Sony has also proposed another way to distribute copyright-protected music. This system includes MusicGate for recording and playback and OpenMG for use on computers. OpenMG would require hardware installed on the computer's serial port to prevent illegal copying.
Quite a few MP3 players are already available for Linux. The console-based mpg123 is popular. You can use it from either the command line or one of the many applications that use mpg123 as the MP3 decoder, and have a nice GUI for song playlist management. GQmpeg is an excellent MP3 player with a customizable GUI using “skins”. You can also try one of the many MP3-capable GUI-based applications that don't use mpg123 as the MP3 decoding engine, such as FreeAmp or X11Amp. Some of the MP3 players also support streaming MP3 (called Shoutcast), similar to Real Audio.
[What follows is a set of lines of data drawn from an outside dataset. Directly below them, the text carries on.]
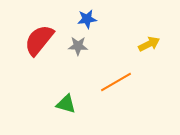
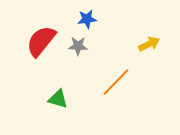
red semicircle: moved 2 px right, 1 px down
orange line: rotated 16 degrees counterclockwise
green triangle: moved 8 px left, 5 px up
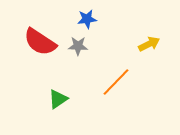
red semicircle: moved 1 px left, 1 px down; rotated 96 degrees counterclockwise
green triangle: rotated 50 degrees counterclockwise
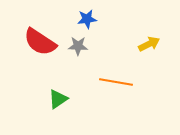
orange line: rotated 56 degrees clockwise
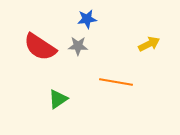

MP3 players are not particularly useful without some MP3 files. MP3.com has a wide variety available for download. Many users are creating their own MP3 files from their personal CDs. This is legal for personal use only. You cannot redistribute audio tracks you copy from one of your CDs. The process of copying the audio data from a CD is typically called “ripping”; applications that do the work are “CD rippers”. A good tool for this on Linux is cdparanoia, which will read from both SCSI and ATAPI CD-ROMs. The CD rippers typically save data in WAV format, which must then be converted to MP3 with another tool such as mp3encode or bladeenc. An increasing number of console and GUI tools are available to automate this process by looking up the track names on the Internet with CDDB and then using external rippers and encoders to do the work. You put the CD in your CD-ROM, select the tracks to encode and wait.
Some issues must be considered before converting all your CDs to MP3. The process can be quite time-consuming for both CD ripping and encoding. The reading of an audio CD is handled much differently than a data CD, and the process can take hours. This is especially true if the CD has scratches on it. Encoding the WAV files into MP3 can also take hours. This process is best done when you're not otherwise using your machine. In fact, many Windows-based encoders have options to power down your machine when finished. Once your MP3 files are ready, there is still one last issue to consider. Playing MP3 files can use up a good deal of your system's CPU cycles. It is typical for MP3 players to use 20% or more of your CPU cycles on a 200MHz Pentium. That's not a big deal if you're browsing the Web or using a word processor, but it certainly is if you're recompiling the kernel.